Descrição da tarefa =
Responda, por favor, a estas perguntas sobre a entrevista:
(a) Que substância foi usada no tratamento feito em Coimbra?
(b) Quantas pessoas foram reunidas para fundar o Centro?
(c) Onde é feito o trabalho do Centro, segundo o entrevistado?

Texto de origem =

########################################

J.C.- O tratamento que fiz em Coimbra é à base de uma substância
que se chama Ditidina. Funciona como a Metadona para os casos de droga. Apesar
do álcool ser igualmente uma droga, só que legalizada pelo Estado,
ainda que diferente das chamadas drogas.
U@O- Relativamente ao Centro. De quem foi a ideia de criar um projecto deste
género na Covilhã?
J.C.- Tudo começou depois do meu internamento. Entretanto fiz rastreios
do número de alcoólicos recuperados. Falei com amigos que me acompanhavam
no ritual e reuni uma centena de pessoas. Em conjunto fundámos o Centro,
juntamente com alguns técnicos de saúde.
U@O- Quais são os pilares do Centro?
J.C.- Damos acompanhamento, tanto aos alcoólicos como às suas
famílias, em vários Centros de Saúde, mas preocupamo-nos
bastante com a prevenção. Se hoje prevenirmos amanhã já
não é necessário remediar.
U@O- Como é que fazem a prevenção?
J.C.- O nosso trabalho não é de sede, mas sim de rua. Fazemos
sessões de esclarecimento e actividades. Por vezes também recebemos
denúncias sobre pessoas que são alcoólicas.
U@O- Como é que agem nessas situações?
J.C.- Vamos directamente falar com a pessoa, contamos a nossa experiência
e tentamos mostrar-lhe que estamos cá com o propósito de a ajudar.
Mas as motivações são todas diferentes. Há situações
que ficamos a pensar que atingimos o nosso objectivo ao falar com uma determinada
pessoa e no final de contas não resultou; enquanto que outras vezes pensamos
que os nossos esforços não foram os suficientes, que não
conseguimos alertar esse indivíduo e no entanto aparece-nos mais tarde
a pedir ajuda. Esses dias são sempre felizes. Já é muito
bom quando ajudamos nem que seja uma só pessoa.
U@O- Actualmente a sociedade já encara melhor este género de
associações?
J.C.- Gostamos de pensar que sim e que contribuímos para esse fim.

########################################

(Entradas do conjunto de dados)
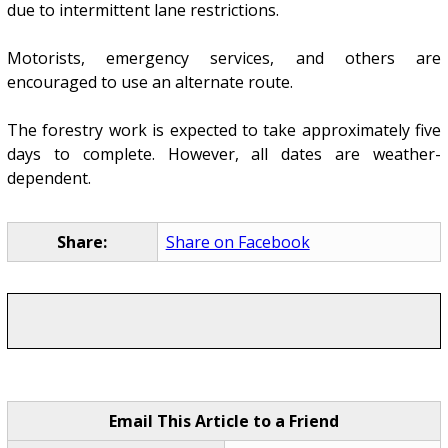
due to intermittent lane restrictions.
Motorists, emergency services, and others are
encouraged to use an alternate route.
The forestry work is expected to take approximately five
days to complete. However, all dates are weather-
dependent.
Share:
Share on Facebook
Email This Article to a Friend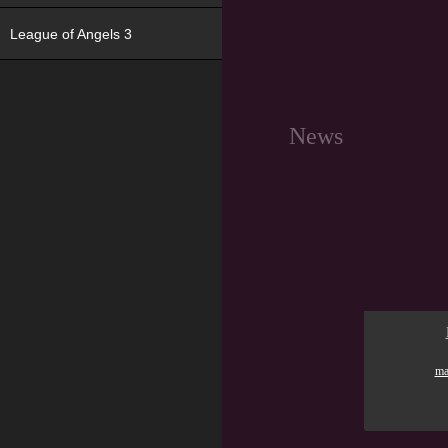
League of Angels 3
News
ma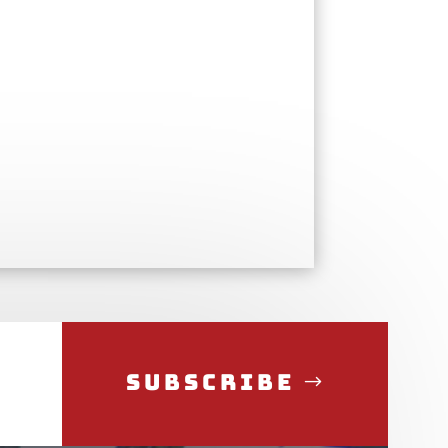
Subscribe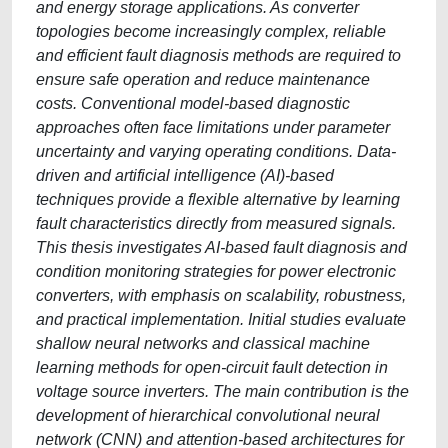
and energy storage applications. As converter
topologies become increasingly complex, reliable
and efficient fault diagnosis methods are required to
ensure safe operation and reduce maintenance
costs. Conventional model-based diagnostic
approaches often face limitations under parameter
uncertainty and varying operating conditions. Data-
driven and artificial intelligence (AI)-based
techniques provide a flexible alternative by learning
fault characteristics directly from measured signals.
This thesis investigates AI-based fault diagnosis and
condition monitoring strategies for power electronic
converters, with emphasis on scalability, robustness,
and practical implementation. Initial studies evaluate
shallow neural networks and classical machine
learning methods for open-circuit fault detection in
voltage source inverters. The main contribution is the
development of hierarchical convolutional neural
network (CNN) and attention-based architectures for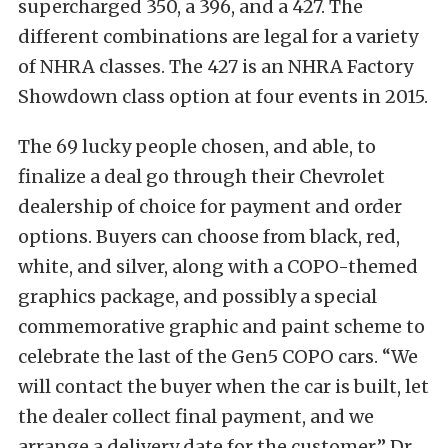
supercharged 350, a 396, and a 427. The
different combinations are legal for a variety
of NHRA classes. The 427 is an NHRA Factory
Showdown class option at four events in 2015.
The 69 lucky people chosen, and able, to
finalize a deal go through their Chevrolet
dealership of choice for payment and order
options. Buyers can choose from black, red,
white, and silver, along with a COPO-themed
graphics package, and possibly a special
commemorative graphic and paint scheme to
celebrate the last of the Gen5 COPO cars. “We
will contact the buyer when the car is built, let
the dealer collect final payment, and we
arrange a delivery date for the customer,” Dr.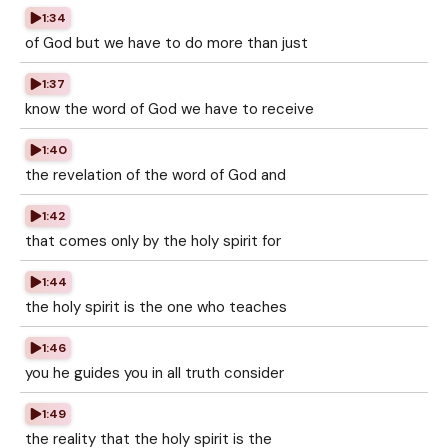
1:34
of God but we have to do more than just
1:37
know the word of God we have to receive
1:40
the revelation of the word of God and
1:42
that comes only by the holy spirit for
1:44
the holy spirit is the one who teaches
1:46
you he guides you in all truth consider
1:49
the reality that the holy spirit is the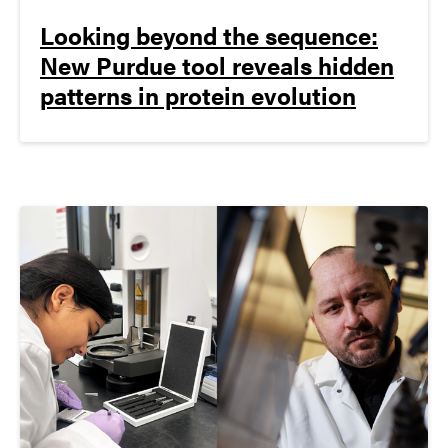
Looking beyond the sequence:
New Purdue tool reveals hidden
patterns in protein evolution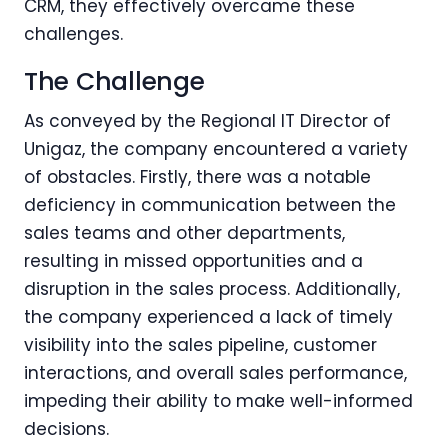
CRM, they effectively overcame these
challenges.
The Challenge
As conveyed by the Regional IT Director of
Unigaz, the company encountered a variety
of obstacles. Firstly, there was a notable
deficiency in communication between the
sales teams and other departments,
resulting in missed opportunities and a
disruption in the sales process. Additionally,
the company experienced a lack of timely
visibility into the sales pipeline, customer
interactions, and overall sales performance,
impeding their ability to make well-informed
decisions.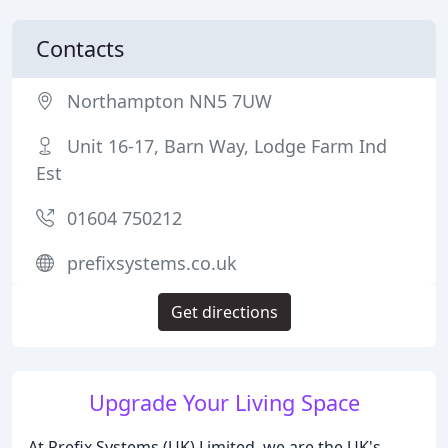
Contacts
Northampton NN5 7UW
Unit 16-17, Barn Way, Lodge Farm Ind
Est
01604 750212
prefixsystems.co.uk
Get directions
Upgrade Your Living Space
At Prefix Systems (UK) Limited, we are the UK's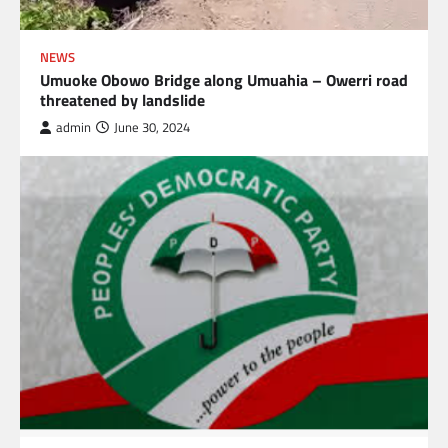
NEWS
Umuoke Obowo Bridge along Umuahia – Owerri road
threatened by landslide
admin
June 30, 2024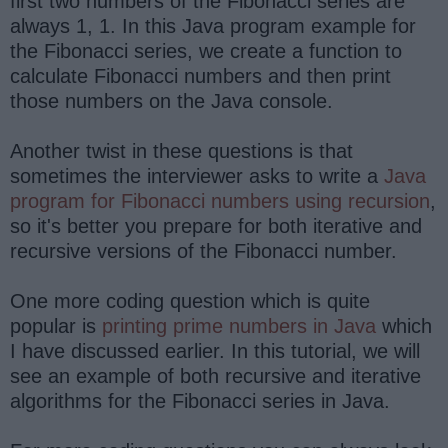
first two numbers of the Fibonacci series are
always 1, 1. In this Java program example for
the Fibonacci series, we create a function to
calculate Fibonacci numbers and then print
those numbers on the Java console.
Another twist in these questions is that
sometimes the interviewer asks to write a
Java
program for Fibonacci numbers using recursion
,
so it's better you prepare for both iterative and
recursive versions of the Fibonacci number.
One more coding question which is quite
popular is
printing prime numbers in Java
which
I have discussed earlier. In this tutorial, we will
see an example of both recursive and iterative
algorithms for the Fibonacci series in Java.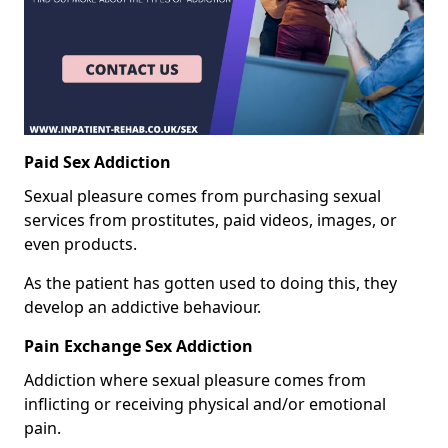
Paid Sex Addiction
Sexual pleasure comes from purchasing sexual
services from prostitutes, paid videos, images, or
even products.
As the patient has gotten used to doing this, they
develop an addictive behaviour.
Pain Exchange Sex Addiction
Addiction where sexual pleasure comes from
inflicting or receiving physical and/or emotional
pain.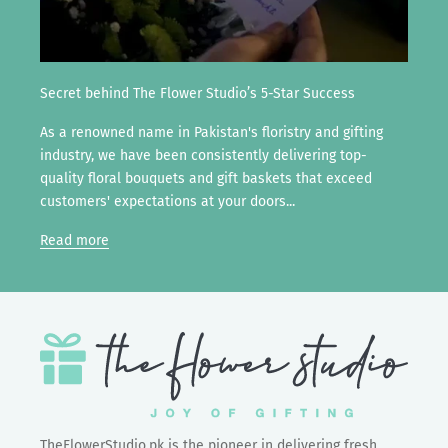
Secret behind The Flower Studio’s 5-Star Success
As a renowned name in Pakistan's floristry and gifting
industry, we have been consistently delivering top-
quality floral bouquets and gift baskets that exceed
customers' expectations at your doors...
Read more
TheFlowerStudio.pk is the pioneer in delivering fresh,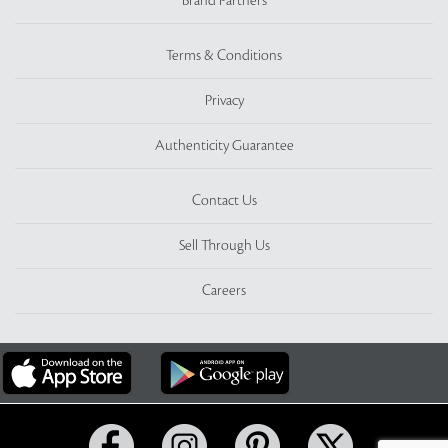
Brand Partners
Terms & Conditions
Privacy
Authenticity Guarantee
Contact Us
Sell Through Us
Careers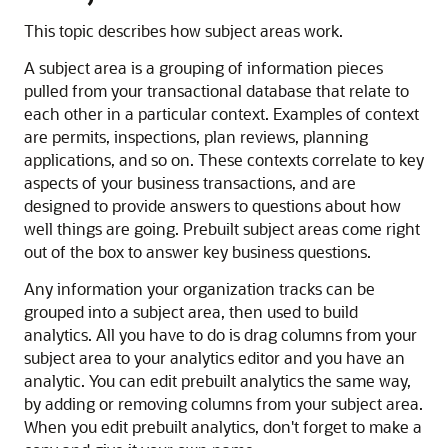
This topic describes how subject areas work.
A subject area is a grouping of information pieces
pulled from your transactional database that relate to
each other in a particular context. Examples of context
are permits, inspections, plan reviews, planning
applications, and so on. These contexts correlate to key
aspects of your business transactions, and are
designed to provide answers to questions about how
well things are going. Prebuilt subject areas come right
out of the box to answer key business questions.
Any information your organization tracks can be
grouped into a subject area, then used to build
analytics. All you have to do is drag columns from your
subject area to your analytics editor and you have an
analytic. You can edit prebuilt analytics the same way,
by adding or removing columns from your subject area.
When you edit prebuilt analytics, don't forget to make a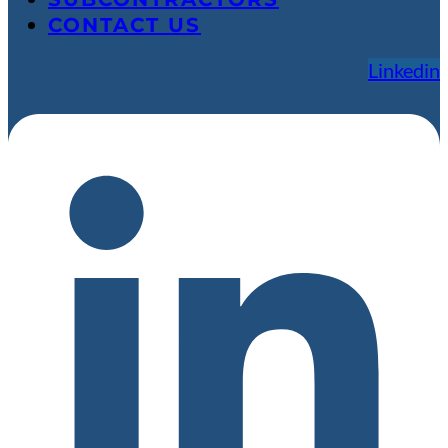
CONTACT US
Linkedin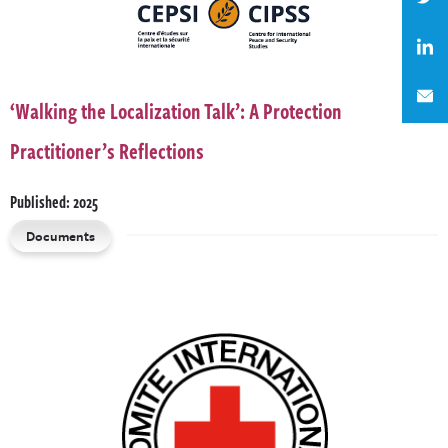
‘Walking the Localization Talk’: A Protection
Practitioner’s Reflections
Published: 2025
Documents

########################################

Resposta =
(a) Ditidina.
(b) Uma centena de pessoas.
(c) Na rua, e não na sede.